Donnerstag, 18. November 2021

Lesbos 7/11/2021

Ich kam zu Mary, als sie gerade geöffnet hatte. Ich war verwirrt, da ich gerade in einem Laden Englisch gesprochen hatte, fing an, etwas auf Englisch zu sagen, wechselte dann zu Deutsch, wieder zu Englisch, einige schwedische Wörter... Eigentlich wollte ich nur von ihr wissen, ob ich ihr meinen Impfpass zeigen sollte. Neue Regel in Griechenland.

Nein, bräuchte ich nicht.

Wir redeten übers Impfen, über alle, die noch nicht geimpft sind, dann über das Alter und dass man bei den Menschen, die man schon lange kennt, nicht daran denkt, wie alt sie sind. Ich vergesse mein Alter, sagt sie auch, und dann muss ich mich wieder daran erinnern.

Mary ist in Redelaune. Vielleicht, weil sie gestern beschlossen hat, ihre Taverne endlich zu verkaufen, also die Einrichtung, die Lizenz, den Namen, den Kundenstamm.
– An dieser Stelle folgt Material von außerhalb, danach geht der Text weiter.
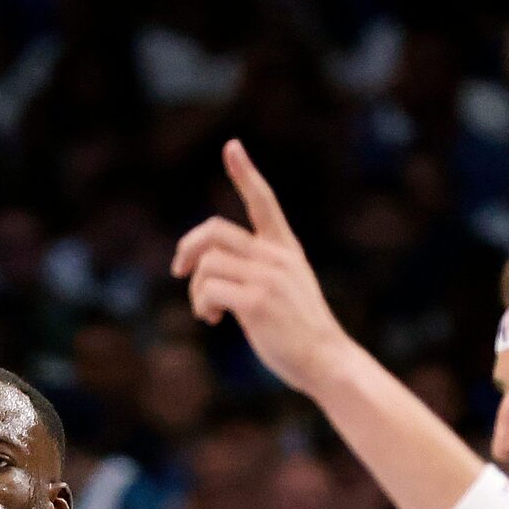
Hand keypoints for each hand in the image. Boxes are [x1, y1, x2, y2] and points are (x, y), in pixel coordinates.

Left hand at [171, 141, 352, 396]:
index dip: (246, 173)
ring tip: (207, 311)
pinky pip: (209, 289)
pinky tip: (213, 319)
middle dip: (188, 247)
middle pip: (215, 231)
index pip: (264, 202)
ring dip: (195, 289)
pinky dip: (201, 304)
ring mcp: (268, 278)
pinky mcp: (256, 302)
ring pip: (207, 264)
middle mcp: (277, 257)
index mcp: (286, 250)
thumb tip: (208, 272)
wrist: (329, 362)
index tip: (232, 146)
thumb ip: (257, 271)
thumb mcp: (287, 290)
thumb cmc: (303, 334)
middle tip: (179, 270)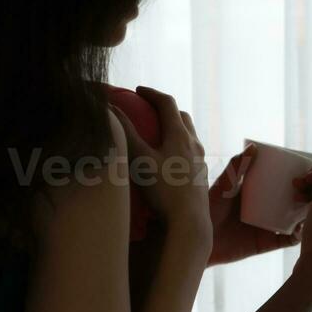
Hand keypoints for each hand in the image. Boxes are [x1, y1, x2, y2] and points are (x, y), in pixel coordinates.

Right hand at [109, 87, 210, 250]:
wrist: (189, 221)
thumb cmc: (163, 191)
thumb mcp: (140, 160)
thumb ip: (126, 133)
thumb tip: (111, 109)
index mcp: (180, 135)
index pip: (167, 103)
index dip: (151, 93)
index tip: (137, 90)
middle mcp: (194, 144)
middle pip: (181, 116)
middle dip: (165, 108)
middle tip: (148, 108)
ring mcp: (200, 160)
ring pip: (188, 135)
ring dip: (173, 127)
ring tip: (156, 133)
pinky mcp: (200, 176)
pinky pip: (189, 152)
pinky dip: (177, 146)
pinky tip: (166, 160)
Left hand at [206, 143, 303, 265]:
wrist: (195, 240)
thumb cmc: (205, 209)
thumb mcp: (222, 186)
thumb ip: (236, 168)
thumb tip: (254, 146)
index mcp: (257, 191)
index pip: (282, 181)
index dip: (299, 176)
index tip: (311, 170)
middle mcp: (265, 208)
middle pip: (293, 200)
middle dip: (308, 195)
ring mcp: (267, 226)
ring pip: (294, 220)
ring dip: (306, 215)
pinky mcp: (265, 243)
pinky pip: (286, 240)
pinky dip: (296, 236)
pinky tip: (300, 230)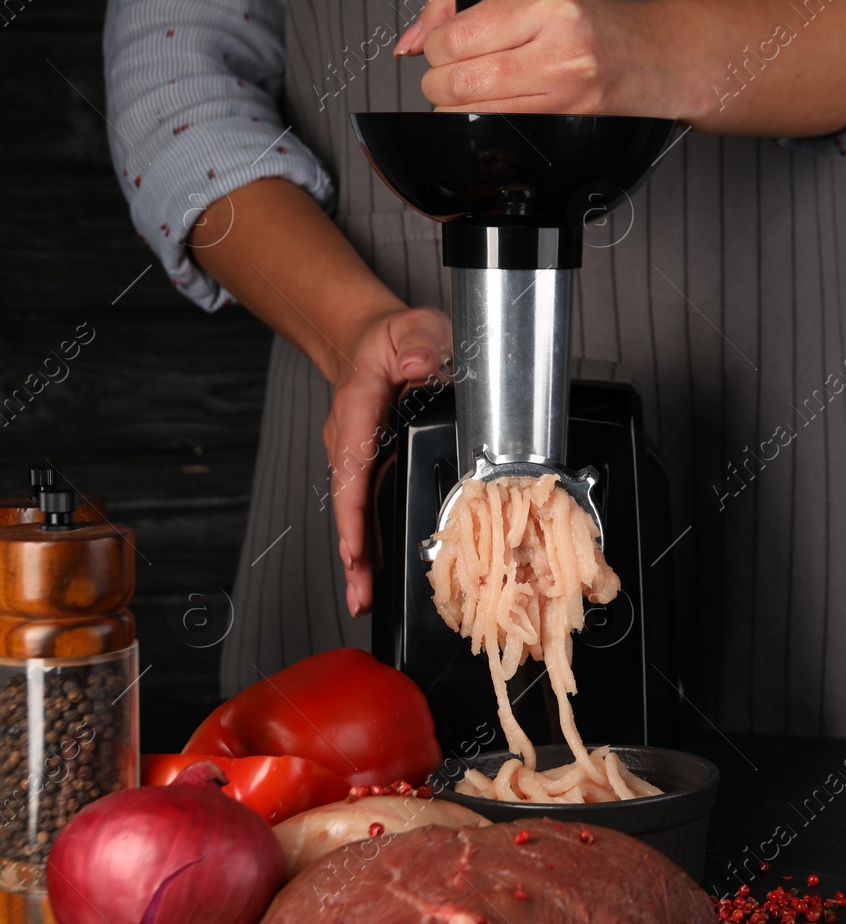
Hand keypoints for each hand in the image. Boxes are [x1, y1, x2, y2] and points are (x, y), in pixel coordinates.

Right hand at [323, 305, 451, 617]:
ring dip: (356, 555)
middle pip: (347, 497)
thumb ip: (419, 341)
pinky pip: (362, 507)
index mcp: (359, 403)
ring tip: (362, 596)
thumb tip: (418, 363)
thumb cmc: (397, 339)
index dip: (353, 503)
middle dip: (352, 546)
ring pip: (352, 509)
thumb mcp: (416, 327)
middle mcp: (348, 435)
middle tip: (360, 589)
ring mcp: (353, 454)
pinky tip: (368, 577)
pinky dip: (364, 543)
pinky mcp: (364, 467)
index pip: (354, 458)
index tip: (355, 541)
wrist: (377, 342)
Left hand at [395, 0, 681, 116]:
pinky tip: (489, 103)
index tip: (440, 43)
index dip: (433, 44)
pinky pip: (496, 130)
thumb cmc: (586, 19)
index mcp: (547, 7)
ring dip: (455, 102)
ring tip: (468, 84)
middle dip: (438, 79)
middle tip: (447, 69)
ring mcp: (562, 93)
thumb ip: (460, 3)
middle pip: (458, 81)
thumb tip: (409, 40)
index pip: (458, 37)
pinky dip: (478, 119)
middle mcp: (558, 52)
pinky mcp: (562, 121)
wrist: (646, 56)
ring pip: (472, 112)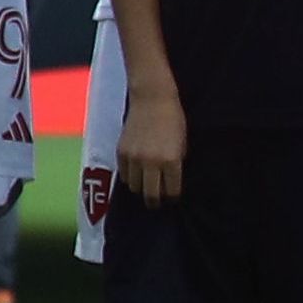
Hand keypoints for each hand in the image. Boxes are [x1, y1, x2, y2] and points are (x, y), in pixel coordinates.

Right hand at [116, 85, 184, 206]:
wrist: (152, 100)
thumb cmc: (174, 121)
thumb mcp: (182, 146)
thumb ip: (176, 165)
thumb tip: (170, 182)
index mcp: (171, 161)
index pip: (171, 191)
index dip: (172, 197)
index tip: (172, 198)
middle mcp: (151, 163)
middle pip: (150, 194)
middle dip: (155, 201)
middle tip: (157, 202)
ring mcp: (134, 158)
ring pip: (134, 186)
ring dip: (141, 188)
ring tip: (145, 185)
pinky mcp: (121, 152)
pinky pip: (123, 174)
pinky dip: (130, 176)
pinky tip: (136, 172)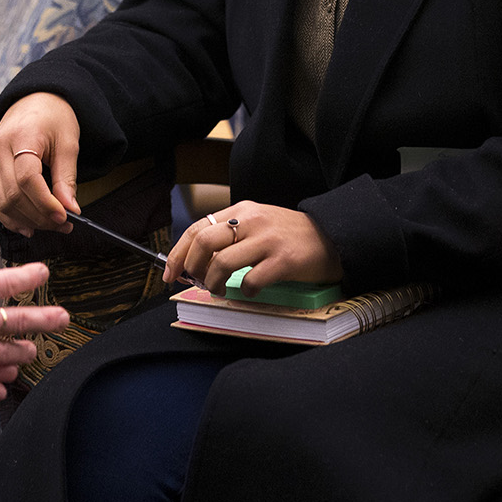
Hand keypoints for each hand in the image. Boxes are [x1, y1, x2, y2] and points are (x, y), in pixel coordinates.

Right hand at [0, 92, 81, 236]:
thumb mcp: (68, 143)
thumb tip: (70, 209)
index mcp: (21, 136)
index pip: (27, 178)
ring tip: (50, 225)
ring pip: (1, 203)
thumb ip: (66, 178)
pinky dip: (10, 218)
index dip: (45, 203)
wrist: (33, 101)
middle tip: (63, 225)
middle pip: (13, 194)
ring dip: (26, 221)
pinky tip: (28, 226)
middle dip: (39, 216)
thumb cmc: (53, 119)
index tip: (65, 217)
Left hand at [163, 200, 341, 295]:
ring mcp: (268, 240)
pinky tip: (249, 291)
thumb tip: (196, 260)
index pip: (196, 228)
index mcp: (241, 210)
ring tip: (218, 291)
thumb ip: (230, 234)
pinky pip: (251, 280)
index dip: (178, 253)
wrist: (332, 237)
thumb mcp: (257, 223)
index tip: (170, 273)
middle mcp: (251, 220)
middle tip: (196, 282)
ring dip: (213, 283)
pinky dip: (244, 291)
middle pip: (204, 242)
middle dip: (192, 267)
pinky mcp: (284, 260)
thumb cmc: (289, 234)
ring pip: (222, 263)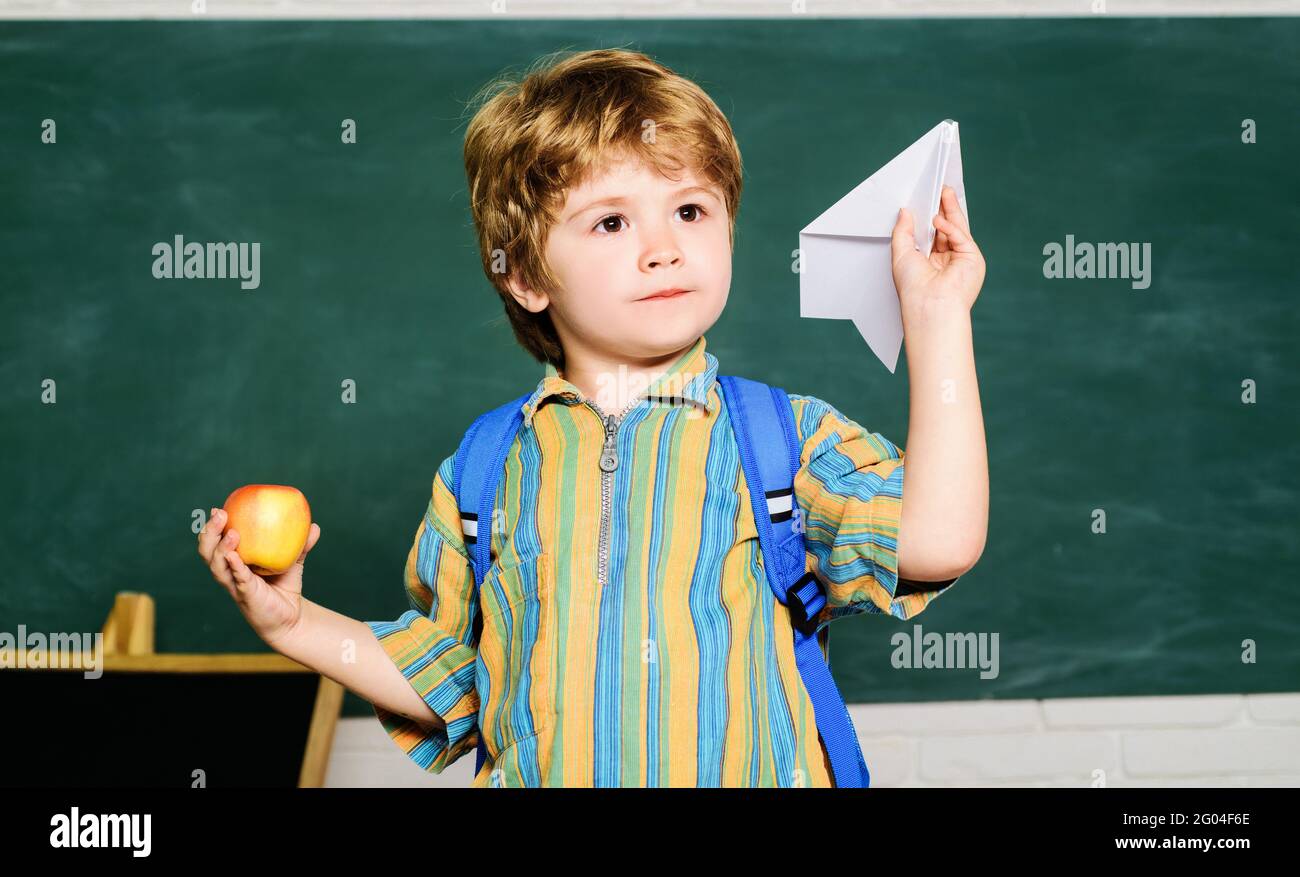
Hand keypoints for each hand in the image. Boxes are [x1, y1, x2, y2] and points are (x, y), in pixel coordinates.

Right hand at [197, 507, 320, 649]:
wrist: (291, 616)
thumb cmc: (285, 586)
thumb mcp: (293, 561)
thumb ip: (302, 544)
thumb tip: (314, 526)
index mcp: (234, 561)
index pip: (215, 542)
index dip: (212, 527)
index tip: (217, 508)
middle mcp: (229, 572)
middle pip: (207, 551)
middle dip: (209, 532)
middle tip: (220, 513)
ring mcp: (235, 585)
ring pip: (216, 566)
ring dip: (220, 547)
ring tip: (231, 532)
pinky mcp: (245, 595)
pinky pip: (237, 579)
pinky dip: (234, 566)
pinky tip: (234, 556)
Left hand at [890, 185, 985, 312]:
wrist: (929, 305)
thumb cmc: (913, 288)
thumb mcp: (900, 253)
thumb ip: (903, 231)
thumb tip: (905, 211)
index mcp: (929, 262)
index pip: (931, 234)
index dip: (929, 217)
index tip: (925, 199)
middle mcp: (946, 260)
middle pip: (946, 228)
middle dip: (943, 208)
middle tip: (939, 188)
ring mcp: (961, 259)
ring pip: (957, 228)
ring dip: (950, 209)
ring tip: (943, 191)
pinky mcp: (972, 258)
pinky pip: (961, 236)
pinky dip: (950, 226)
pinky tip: (938, 219)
Die Miete für das Lokal ist 700 Euro im Monat, Winter wie Sommer.

Sie setzt sich an meinen Tisch, mit Mundschutz, ich schiebe mein Buch weg, trinke ab und zu einen Schluck von meinem Bier, während sie mir von ihrem Leben erzählt. Sie hat Melodie in ihrer Stimme, Musikalität, alles, was sie sagt, klingt echt, lebendig, es ist, als lauschte ich einem griechischen Epos, in dem es um Liebe, Enttäuschung, Aufbruch, äußere Zwänge und Schicksal geht. Es ist, als wäre sie selber erstaunt von ihrer Lebenserzählung, von allem. Wie sie sich in die deutsche Geliebte ihres Mannes verliebte und die sich in sie, wie sie ihr nach Deutschland folgte, dort in einem griechischen Wirtshaus arbeitete und gleichzeitig Kunstgeschichte studierte. Die Versuche der Schwiegermutter, sie zur Rückkehr zu bewegen. "Aber ich liebe ihn nicht!", sagte Mary. "Das macht nichts", sagte die Schwiegermutter. "Du kommst zurück, ihr macht ein Kind, und du kannst das Kind lieben." Er hat später noch einmal geheiratet, eine Frau aus Finnland, die nach ein paar Jahren mit den Kindern nach Finnland ging. Er war einmal sehr reich, aber jetzt ist es nicht mehr. Sein Problem, so sagt sie, ist, dass er immer noch an der Mutterbrust hängt. Er war ein guter Mann, ist es wohl immer noch.

Es ist wegen dem Traum in der letzten Woche. Sie träumte von der Frau, wegen der sie ihn verließ, und die sie geliebt hat. Nein, es war nicht einfach mit den Frauen - sie lacht, schüttelt den Kopf, vergräbt das Gesicht in einer Geste der komischen Tragik in den Händen - aber ich habe sie mehr geliebt als die Männer. Jetzt fürchtet sie, dass der Traum der letzten Woche eine Botschaft war, dass der alten Freundin etwas passiert ist, dass sie vielleicht nicht mehr lebt. Als ich später mein Essen bezahle, greift sie wieder einmal in das Regal über ihren Kopf, nimmt eine kleine Flasche Ouzo heraus. Das kannst du am Abend trinken, sagt sie. Wir werfen uns gegenseitig Kusshände zu, ich beeile mich, nach Hause zu meinem Zoom-Meeting zu kommen. Später möchte ich ihr mit dem Telefon ein Herz schicken, aber ich habe die Nummer nicht in meinem iPhone.